Following the 2013 New York City mayoral candidacy of former congressman Anthony Weiner, Weiner is a superb political documentary that is at the same time funny and tragic. The film is a behind-the-scenes look at Weiner’s shot at political redemption, two years after resigning from Congress in 2011 for his infamous sexting scandal. It begins with archival footage of his promising career, especially his impassioned support for the 9/11 first responders health bill. Mostly relying on the filmmakers simply rolling the camera in a cinéma vérité style, we watch a political campaign starting from the ground up and eventually building momentum. However, an even more disastrous scandal, involving Weiner sending much more explicit images after the first revelation, proves to derail the campaign. The film unwittingly becomes a case study in crisis management. Almost comically, nothing seems to stop the nuclear meltdown that has become Anthony Weiner’s campaign. One of the more fascinating aspects of the documentary is the cringe-worthy reactions of his wife Huma Abedin, a close aide to Hillary Clinton. She becomes a sympathetic character whose marital problems are relentlessly made public. As a result, the film is at times painful to watch as Abedin is paraded in front of the cameras and Weiner continues to make things worse. The story really is stranger than fiction, and it is hard not to laugh at the absurdities of the situation, particularly with his last name. The filmmaker rightly asks Weiner why on Earth would he agree to being filmed.

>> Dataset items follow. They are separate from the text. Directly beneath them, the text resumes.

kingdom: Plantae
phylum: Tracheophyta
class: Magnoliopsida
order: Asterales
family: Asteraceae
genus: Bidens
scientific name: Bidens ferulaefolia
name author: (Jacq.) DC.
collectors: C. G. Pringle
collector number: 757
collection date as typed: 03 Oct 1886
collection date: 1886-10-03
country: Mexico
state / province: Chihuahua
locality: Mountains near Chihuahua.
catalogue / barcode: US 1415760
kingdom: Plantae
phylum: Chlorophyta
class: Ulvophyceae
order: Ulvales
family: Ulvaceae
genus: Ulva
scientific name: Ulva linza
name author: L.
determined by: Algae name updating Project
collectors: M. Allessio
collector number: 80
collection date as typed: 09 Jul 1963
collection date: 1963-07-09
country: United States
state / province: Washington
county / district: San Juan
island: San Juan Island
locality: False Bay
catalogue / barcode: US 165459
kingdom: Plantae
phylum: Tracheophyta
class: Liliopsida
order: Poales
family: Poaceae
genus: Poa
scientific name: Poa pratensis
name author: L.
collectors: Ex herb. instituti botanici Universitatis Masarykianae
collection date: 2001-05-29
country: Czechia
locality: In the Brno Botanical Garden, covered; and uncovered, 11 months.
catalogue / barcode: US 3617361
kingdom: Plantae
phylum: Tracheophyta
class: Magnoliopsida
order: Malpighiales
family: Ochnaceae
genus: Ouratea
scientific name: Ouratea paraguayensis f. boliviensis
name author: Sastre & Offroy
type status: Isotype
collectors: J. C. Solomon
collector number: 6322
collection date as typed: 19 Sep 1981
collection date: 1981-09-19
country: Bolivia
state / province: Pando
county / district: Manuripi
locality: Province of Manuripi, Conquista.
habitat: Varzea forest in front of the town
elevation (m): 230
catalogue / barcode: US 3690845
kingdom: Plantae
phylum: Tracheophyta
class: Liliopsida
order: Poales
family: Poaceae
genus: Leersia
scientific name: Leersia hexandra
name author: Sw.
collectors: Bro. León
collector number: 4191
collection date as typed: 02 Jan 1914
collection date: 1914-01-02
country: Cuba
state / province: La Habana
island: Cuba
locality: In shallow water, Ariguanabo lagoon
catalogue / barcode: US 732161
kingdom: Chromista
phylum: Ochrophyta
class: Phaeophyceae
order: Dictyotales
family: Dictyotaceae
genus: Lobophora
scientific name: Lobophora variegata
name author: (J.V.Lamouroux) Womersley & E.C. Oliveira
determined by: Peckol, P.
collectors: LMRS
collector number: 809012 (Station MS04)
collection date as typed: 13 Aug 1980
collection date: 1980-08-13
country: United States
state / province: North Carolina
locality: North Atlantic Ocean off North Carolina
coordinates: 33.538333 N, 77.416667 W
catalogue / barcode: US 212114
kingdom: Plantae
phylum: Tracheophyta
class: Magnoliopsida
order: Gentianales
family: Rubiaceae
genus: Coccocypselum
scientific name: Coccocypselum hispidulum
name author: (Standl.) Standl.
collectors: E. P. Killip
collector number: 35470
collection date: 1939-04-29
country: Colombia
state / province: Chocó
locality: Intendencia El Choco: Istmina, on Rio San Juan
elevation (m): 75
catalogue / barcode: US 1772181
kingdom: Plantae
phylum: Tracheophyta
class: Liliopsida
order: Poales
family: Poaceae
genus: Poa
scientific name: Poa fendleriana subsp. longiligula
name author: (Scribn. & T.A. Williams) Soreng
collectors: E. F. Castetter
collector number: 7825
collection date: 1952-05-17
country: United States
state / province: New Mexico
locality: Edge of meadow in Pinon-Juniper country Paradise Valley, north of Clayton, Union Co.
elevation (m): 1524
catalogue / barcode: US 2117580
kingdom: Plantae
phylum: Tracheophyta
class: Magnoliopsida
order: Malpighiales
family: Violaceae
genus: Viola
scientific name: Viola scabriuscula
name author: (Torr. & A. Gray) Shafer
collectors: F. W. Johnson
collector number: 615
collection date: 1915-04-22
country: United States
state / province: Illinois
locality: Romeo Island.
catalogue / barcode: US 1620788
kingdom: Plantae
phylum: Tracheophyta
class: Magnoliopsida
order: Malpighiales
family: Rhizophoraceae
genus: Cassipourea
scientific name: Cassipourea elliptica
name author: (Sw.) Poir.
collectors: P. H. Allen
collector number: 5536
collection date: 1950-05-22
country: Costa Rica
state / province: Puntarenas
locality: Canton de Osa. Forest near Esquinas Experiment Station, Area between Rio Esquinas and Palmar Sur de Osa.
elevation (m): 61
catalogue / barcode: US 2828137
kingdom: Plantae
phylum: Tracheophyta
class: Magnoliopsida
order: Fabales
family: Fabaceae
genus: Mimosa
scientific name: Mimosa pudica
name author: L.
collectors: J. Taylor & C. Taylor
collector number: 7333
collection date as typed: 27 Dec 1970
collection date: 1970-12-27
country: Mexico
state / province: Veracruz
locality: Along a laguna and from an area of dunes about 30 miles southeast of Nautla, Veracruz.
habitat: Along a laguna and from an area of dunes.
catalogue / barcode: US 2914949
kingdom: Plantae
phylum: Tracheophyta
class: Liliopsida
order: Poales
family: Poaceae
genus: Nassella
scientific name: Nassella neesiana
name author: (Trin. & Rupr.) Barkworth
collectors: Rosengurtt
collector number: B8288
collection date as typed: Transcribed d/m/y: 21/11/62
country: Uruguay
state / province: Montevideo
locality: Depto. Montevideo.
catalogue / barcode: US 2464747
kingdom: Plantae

The movie is also about the modern media who, fairly or not, completely focused on salacious details at the detriment of the central characters. Through its fly-on-the-wall style, the documentary reminded me of the groundbreaking 1993 political documentary The War Room about Bill Clinton’s first presidential campaign. Overall, I would highly recommend the film for its ability to incisively show the inner workings of a political campaign, one mired in scandal and damage control. It is able to delve into the usually mundane world of politics in a entertaining and riveting fashion.

Dark Horse

image

Dark Horse is a fascinating documentary that tells the inspiring story of a group of working-class people working together to overcome adversity. In a sleepy Welsh town impoverished since the local mine’s closure, a barmaid decides to become a racing horse owner. She gathers together a horse syndicate comprised of fellow working-class townspeople and breed a scrappy horse named Dream Alliance. As true underdogs, they take on the elitist horse racing establishment that can spend millions per horse. The film effectively underscores the disparity by juxtaposing  footage of British aristocrats in their fancy hats against Dream Alliance’s down-to-earth owners with their tattoos and missing teeth. Despite their dire situations in life, the townspeople seemed happy just to have a glimmer of hope and success. As I watched the story unfold, it felt as if I was one of the owners and cheered the horse on through its ups and downs. The documentary embodies the powerful spirit of perseverance against all odds and makes you believe in humanity. As such, I would highly recommend the movie and your spirits will definitely be uplifted after watching.